*TASK GOAL*
Find the lines of the material below that include the string "CIRCLE", then copy each one.

*INPUT FOR THIS TASK*

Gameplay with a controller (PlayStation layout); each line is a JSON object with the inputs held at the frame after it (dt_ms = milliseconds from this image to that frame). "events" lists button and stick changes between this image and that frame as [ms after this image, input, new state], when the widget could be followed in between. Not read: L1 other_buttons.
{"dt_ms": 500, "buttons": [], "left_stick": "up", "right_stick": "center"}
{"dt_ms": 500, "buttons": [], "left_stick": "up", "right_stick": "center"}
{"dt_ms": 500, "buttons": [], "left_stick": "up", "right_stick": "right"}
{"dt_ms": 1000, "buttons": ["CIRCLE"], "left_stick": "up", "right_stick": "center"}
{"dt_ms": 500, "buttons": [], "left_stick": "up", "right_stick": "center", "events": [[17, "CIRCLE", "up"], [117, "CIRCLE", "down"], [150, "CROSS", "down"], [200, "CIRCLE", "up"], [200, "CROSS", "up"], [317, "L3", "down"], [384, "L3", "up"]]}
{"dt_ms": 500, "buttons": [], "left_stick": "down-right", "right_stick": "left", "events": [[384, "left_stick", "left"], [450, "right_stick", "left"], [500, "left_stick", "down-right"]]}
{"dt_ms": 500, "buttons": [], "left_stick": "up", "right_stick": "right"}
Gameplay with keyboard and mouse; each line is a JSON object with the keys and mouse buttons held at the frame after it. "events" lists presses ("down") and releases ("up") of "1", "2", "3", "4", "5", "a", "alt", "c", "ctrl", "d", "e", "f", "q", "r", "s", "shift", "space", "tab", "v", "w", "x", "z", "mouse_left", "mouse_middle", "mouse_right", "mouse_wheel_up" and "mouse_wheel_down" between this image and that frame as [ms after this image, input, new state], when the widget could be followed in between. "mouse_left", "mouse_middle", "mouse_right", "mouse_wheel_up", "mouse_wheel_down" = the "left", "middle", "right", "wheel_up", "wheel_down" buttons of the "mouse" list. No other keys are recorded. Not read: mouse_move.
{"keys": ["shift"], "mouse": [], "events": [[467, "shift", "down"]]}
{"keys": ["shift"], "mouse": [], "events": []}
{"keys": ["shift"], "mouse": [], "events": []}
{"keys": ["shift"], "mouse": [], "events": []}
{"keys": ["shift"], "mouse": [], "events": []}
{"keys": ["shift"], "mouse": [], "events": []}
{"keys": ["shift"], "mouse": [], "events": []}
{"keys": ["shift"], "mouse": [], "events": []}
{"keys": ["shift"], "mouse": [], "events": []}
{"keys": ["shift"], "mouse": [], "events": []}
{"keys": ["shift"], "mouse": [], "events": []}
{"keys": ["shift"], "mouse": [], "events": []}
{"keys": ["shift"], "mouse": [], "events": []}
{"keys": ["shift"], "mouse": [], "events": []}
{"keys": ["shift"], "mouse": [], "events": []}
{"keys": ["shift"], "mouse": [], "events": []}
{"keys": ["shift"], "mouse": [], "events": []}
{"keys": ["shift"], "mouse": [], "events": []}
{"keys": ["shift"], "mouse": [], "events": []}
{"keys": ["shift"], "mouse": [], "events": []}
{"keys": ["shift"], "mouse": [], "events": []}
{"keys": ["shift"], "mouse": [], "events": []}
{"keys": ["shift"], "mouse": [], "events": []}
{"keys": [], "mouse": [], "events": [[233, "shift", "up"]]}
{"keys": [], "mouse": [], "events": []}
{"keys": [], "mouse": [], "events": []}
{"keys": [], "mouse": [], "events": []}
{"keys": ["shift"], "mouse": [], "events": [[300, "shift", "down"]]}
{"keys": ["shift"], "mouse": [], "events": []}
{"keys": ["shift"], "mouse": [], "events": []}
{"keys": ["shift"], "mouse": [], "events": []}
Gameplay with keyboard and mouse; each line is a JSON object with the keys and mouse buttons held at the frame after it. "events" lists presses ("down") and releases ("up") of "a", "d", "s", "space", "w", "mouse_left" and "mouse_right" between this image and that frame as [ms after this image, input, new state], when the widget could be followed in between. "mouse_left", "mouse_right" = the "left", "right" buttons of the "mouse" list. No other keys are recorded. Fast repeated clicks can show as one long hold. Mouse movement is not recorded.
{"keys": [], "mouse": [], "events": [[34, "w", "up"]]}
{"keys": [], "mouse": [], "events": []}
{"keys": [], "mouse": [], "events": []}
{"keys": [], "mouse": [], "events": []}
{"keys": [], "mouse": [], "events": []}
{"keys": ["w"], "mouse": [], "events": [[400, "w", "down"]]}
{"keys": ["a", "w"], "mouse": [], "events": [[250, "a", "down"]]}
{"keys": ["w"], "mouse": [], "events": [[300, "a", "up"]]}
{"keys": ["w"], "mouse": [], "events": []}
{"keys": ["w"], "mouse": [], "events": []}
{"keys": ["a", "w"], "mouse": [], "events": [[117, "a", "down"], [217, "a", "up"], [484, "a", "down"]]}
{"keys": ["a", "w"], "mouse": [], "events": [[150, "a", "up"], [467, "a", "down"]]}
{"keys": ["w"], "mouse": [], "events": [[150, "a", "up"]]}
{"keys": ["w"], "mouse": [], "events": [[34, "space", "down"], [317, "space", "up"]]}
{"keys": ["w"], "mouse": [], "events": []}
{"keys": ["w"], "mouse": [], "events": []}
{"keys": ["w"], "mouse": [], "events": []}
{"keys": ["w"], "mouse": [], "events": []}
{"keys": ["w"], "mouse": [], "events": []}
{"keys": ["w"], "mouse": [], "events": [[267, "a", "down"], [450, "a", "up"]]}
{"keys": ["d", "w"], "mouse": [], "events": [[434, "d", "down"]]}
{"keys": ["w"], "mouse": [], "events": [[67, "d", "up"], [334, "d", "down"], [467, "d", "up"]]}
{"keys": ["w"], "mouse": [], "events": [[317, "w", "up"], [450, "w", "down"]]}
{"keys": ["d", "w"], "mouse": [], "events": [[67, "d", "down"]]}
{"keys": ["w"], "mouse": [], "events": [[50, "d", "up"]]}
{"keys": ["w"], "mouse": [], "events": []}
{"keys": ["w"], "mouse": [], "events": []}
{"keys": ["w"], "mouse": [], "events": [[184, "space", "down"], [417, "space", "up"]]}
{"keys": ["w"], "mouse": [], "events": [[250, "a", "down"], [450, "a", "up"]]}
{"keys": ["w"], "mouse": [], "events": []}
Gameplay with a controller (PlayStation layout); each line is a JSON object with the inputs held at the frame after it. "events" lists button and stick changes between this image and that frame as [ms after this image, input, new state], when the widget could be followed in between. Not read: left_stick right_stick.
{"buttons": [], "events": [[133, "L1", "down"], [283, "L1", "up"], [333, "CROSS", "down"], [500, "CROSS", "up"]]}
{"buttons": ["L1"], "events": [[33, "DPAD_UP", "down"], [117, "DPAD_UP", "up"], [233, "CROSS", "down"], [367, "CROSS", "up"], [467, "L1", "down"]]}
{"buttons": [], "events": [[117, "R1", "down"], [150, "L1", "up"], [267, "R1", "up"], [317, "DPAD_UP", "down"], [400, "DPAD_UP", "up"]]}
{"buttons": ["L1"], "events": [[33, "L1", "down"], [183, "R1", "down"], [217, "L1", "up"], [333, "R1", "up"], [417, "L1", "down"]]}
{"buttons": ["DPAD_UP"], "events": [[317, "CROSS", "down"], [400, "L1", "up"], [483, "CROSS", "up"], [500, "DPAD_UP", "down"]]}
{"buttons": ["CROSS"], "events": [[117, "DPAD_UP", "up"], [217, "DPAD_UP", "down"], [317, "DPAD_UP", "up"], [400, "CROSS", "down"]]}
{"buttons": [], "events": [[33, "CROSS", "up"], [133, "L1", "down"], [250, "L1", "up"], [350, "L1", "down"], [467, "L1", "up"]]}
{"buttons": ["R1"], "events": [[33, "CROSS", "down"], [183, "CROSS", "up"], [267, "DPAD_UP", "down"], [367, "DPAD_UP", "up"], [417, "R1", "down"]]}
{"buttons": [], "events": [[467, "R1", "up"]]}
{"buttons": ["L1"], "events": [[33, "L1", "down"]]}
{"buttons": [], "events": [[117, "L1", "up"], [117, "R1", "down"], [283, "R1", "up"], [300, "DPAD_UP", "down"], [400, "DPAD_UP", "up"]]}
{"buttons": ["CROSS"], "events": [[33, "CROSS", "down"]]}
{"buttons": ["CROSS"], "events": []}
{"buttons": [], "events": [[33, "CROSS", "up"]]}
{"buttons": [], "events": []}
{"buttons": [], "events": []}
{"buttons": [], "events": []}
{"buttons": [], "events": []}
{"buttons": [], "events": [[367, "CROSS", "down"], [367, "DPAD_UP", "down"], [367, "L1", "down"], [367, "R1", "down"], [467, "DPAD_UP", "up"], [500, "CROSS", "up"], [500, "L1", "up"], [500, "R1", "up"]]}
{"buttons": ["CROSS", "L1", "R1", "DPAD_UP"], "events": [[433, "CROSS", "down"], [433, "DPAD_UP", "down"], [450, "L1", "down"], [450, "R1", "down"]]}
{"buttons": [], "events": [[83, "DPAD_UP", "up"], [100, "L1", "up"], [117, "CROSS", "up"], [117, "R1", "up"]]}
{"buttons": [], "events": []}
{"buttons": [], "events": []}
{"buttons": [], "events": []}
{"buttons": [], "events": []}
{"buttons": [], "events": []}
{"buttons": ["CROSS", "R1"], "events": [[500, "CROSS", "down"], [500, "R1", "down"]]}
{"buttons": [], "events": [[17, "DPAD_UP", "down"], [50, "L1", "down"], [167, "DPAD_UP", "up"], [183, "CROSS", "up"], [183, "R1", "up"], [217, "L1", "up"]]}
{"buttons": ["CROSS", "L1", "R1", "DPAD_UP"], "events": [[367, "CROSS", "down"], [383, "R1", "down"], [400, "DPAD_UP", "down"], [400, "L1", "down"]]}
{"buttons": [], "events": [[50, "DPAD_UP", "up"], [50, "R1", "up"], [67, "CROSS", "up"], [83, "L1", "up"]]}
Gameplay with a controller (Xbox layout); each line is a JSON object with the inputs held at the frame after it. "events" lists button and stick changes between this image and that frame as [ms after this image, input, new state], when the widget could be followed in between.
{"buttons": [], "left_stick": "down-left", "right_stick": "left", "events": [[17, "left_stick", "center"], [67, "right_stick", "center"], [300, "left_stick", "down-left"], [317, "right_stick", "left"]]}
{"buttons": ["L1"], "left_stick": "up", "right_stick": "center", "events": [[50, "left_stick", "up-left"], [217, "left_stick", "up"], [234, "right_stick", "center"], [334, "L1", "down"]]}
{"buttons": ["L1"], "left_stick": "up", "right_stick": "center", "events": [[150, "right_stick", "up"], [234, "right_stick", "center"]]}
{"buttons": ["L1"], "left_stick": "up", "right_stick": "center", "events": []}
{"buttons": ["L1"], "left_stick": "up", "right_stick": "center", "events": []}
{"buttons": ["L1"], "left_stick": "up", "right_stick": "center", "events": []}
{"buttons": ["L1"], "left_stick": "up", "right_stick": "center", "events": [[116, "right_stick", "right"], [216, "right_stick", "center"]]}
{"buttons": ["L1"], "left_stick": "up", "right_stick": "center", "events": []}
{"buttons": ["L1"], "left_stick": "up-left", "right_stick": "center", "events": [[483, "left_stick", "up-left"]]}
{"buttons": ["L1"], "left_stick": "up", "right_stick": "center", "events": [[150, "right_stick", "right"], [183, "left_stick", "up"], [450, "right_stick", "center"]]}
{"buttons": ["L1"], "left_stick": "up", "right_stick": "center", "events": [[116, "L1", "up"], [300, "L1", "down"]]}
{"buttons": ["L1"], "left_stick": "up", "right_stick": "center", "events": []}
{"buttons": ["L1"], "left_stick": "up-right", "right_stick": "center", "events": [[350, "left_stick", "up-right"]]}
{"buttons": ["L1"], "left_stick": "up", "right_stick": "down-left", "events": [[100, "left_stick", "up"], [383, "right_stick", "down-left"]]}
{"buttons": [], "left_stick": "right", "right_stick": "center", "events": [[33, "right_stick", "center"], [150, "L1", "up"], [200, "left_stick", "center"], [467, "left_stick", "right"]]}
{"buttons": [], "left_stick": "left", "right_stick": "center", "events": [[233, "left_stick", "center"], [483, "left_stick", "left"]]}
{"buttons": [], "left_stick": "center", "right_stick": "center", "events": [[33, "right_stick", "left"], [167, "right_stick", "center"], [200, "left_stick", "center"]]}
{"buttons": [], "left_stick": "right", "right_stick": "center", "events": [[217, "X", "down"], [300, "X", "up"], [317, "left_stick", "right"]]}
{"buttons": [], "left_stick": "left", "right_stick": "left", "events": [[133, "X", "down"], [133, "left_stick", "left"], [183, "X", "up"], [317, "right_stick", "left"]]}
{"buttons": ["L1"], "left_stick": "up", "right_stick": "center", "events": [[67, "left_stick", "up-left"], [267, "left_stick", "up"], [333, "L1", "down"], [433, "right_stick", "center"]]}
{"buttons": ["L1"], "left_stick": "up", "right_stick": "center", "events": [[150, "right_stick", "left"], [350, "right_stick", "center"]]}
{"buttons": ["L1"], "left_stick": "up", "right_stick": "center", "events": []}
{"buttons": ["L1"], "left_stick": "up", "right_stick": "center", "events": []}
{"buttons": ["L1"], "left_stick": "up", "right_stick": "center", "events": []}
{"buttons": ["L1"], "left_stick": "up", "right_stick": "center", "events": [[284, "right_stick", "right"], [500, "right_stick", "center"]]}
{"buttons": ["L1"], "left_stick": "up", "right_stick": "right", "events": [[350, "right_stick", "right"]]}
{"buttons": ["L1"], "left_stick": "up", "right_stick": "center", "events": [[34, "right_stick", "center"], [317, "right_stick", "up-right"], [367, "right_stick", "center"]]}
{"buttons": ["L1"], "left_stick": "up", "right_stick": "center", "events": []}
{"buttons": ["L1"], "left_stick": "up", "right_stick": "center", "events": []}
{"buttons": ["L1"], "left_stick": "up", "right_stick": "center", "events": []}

*EXERCISE SOLUTION*
{"dt_ms": 1000, "buttons": ["CIRCLE"], "left_stick": "up", "right_stick": "center"}
{"dt_ms": 500, "buttons": [], "left_stick": "up", "right_stick": "center", "events": [[17, "CIRCLE", "up"], [117, "CIRCLE", "down"], [150, "CROSS", "down"], [200, "CIRCLE", "up"], [200, "CROSS", "up"], [317, "L3", "down"], [384, "L3", "up"]]}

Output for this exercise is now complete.